Тревоги Джанибека Герая оказались напрасными: новый султан сохранил за ним прежний титул, но теперь ханский сан Джанибека Герая был словно подвешен на тонкой нити: в персидском походе хан потерял свой главный символ власти — врученный ему когда-то Ахмедом туг (бунчук из белых конских хвостов), а Осман II отказался выдавать ему новый, что выглядело недобрым знаком.[63]
Весной 1619 года Джанибек Герай с остатками войска вернулся в Крым. Поздравив старшего брата с возвращением, калга Девлет Герай рассказал ему о событиях, произошедших за те полтора года, что хан отсутствовал в Крыму. Важное место в них занимало имя Шахина Герая, который, как и прежде, грозил бахчисарайским правителям — но уже не из Буджака, а с Кавказа.

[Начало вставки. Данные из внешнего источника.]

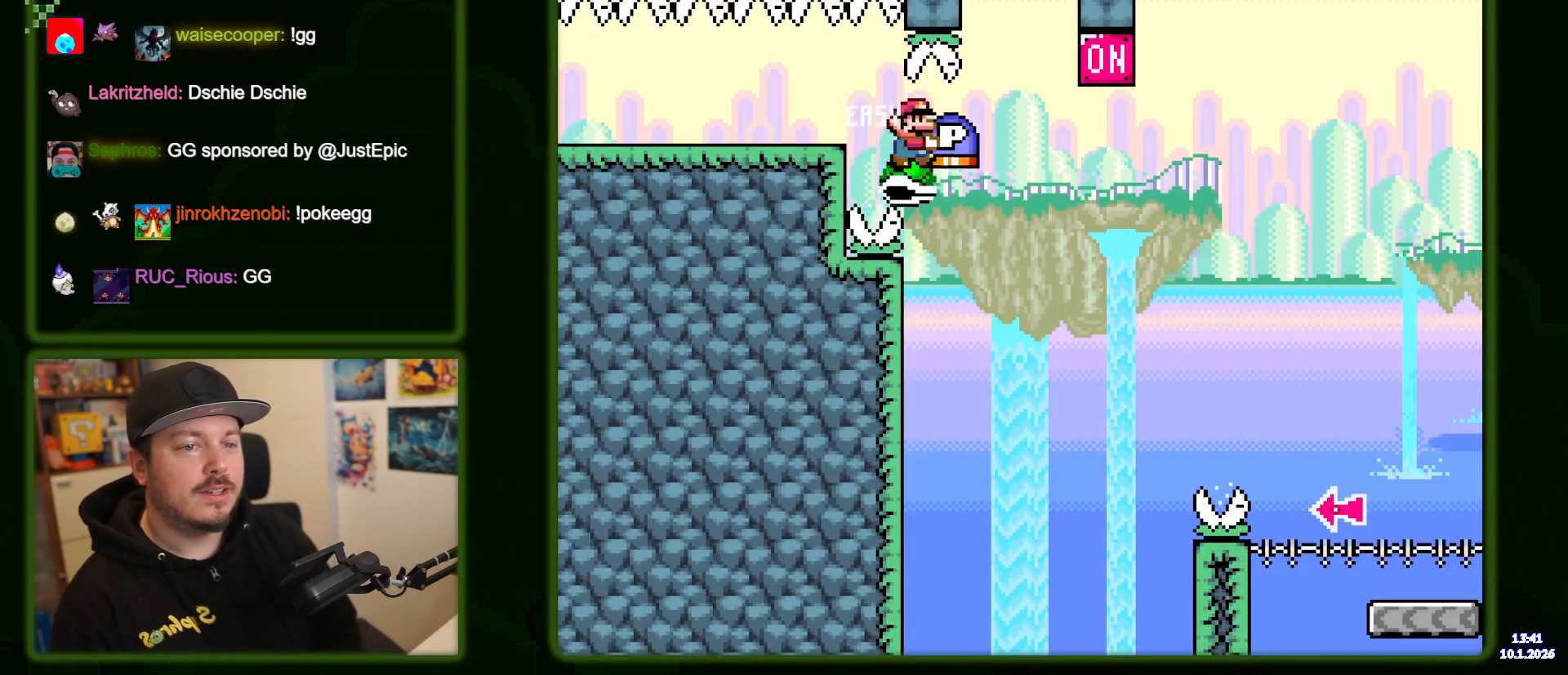
{"buttons": ["B", "Y"], "events": []}
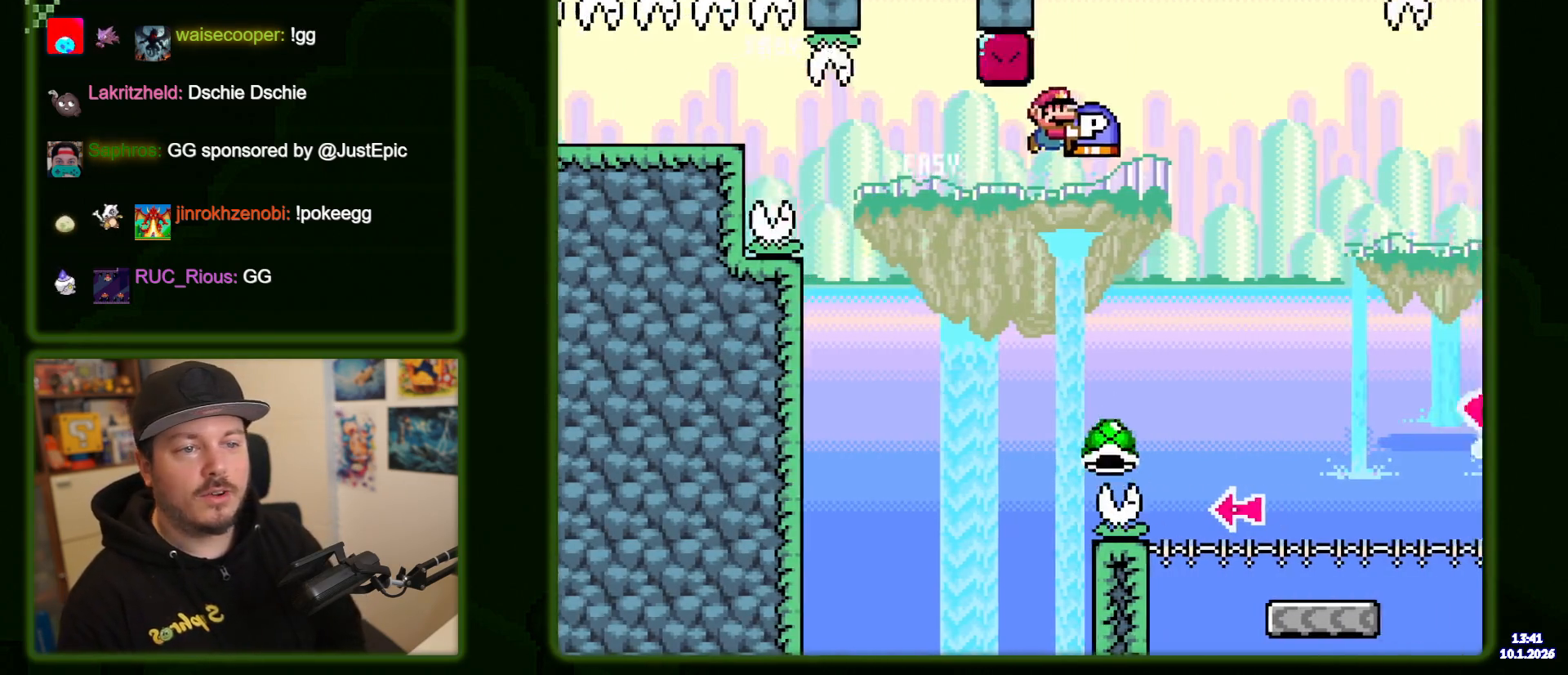
{"buttons": ["Y"]}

В 1617 году, когда хан отправился в Персию, султан приказал калге выступить на Польшу. Приказ был весьма несвоевременным: Девлет Герай как раз в это время собирался в черкесские края, дабы там поставить заслон наступлению Шахина. Он попросил султана отложить польскую кампанию — но падишах был непреклонен, да и крымские бойцы, мечтавшие разбогатеть в походе, стали роптать: мол, они уже сделали долги, занимая в счет будущей добычи лошадей и военное снаряжение, а кал-га удерживает их дома… Девлет Герай вовсе не желал, чтобы все войско умчалось в Польшу, а Крым остался беззащитен перед наступлением Шахина. Поэтому он отправил на помощь султану лишь несколько мирз с отрядами, а всем остальным приказал оставаться на месте. Но удержать вооруженные толпы, уже грезившие о несметных трофеях, было невозможно: они обходили заградительные посты на Перекопе, окольными путями просачивались из Крыма в степи и неслись на запад, где их ожидало вожделенное богатство…[64] Если в этот раз Шахин Герай не овладел Крымом (оставшимся без хана и практически без войска), то, наверное, лишь потому, что слишком поздно узнал о столь редкостном шансе к успеху.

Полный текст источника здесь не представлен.